De acordo com Bárbara Miguel, esse tipo de complicação pode ocorrer mesmo quando o procedimento é realizado por um médico habilitado. “O principal é saber se a pessoa está utilizando uma substância que é segura, sabe manejar uma complicação, usa produtos ou tecnologias que são regulamentadas”, afirma.

Em nota publicada em 2024 a respeito do plasma rico em plaquetas, a Anvisa (Agência Nacional de Vigilância Sanitária) afirmou que o PRP é considerado um produto terapêutico de origem sanguínea que pode ser usado em contextos de pesquisa ou em tratamentos clínicos com eficácia reconhecida e recomenda cuidado na escolha de profissionais qualificados.

“Essa prática pode ser extremamente perigosa, pois, além de não atingir os efeitos terapêuticos pretendidos, pode resultar na transmissão de agentes infecciosos graves, como o HIV e o vírus da hepatite“, disse a Anvisa, na ocasião.

Luciano Barsanti afirma que a autoestima do paciente costuma piorar quando há complicações que agravam a queda de cabelo ou alteram a aparência.

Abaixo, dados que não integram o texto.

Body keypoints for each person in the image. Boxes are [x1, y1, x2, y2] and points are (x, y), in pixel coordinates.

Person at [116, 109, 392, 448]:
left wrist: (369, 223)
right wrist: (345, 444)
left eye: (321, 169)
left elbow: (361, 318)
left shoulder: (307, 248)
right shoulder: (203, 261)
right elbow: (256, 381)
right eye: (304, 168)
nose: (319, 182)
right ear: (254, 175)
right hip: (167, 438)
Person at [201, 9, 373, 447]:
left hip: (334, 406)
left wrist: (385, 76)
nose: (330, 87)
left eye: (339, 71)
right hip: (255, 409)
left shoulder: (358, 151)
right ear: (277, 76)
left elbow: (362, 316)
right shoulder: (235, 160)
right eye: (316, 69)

Para ele, a dor psíquica também faz parte do tratamento capilar. “A autoestima da pessoa vai afundando, ela vai ficando triste e pode ter até depressão.”

Assim como M., Guilherme também diz que a preocupação com a própria imagem ganhou força em meio às complicações do tratamento injetável.

“Embora eu não seja uma pessoa muito vaidosa, acabei me preocupando porque a minha profissão exige que eu esteja sempre dando as caras. Então eu preciso ter esse cuidado. E também tem algo a ver com confiança, a perda de cabelo está muito vinculada à ideia de estar envelhecendo. Tem uma questão um pouco também de vaidade, sim”, diz.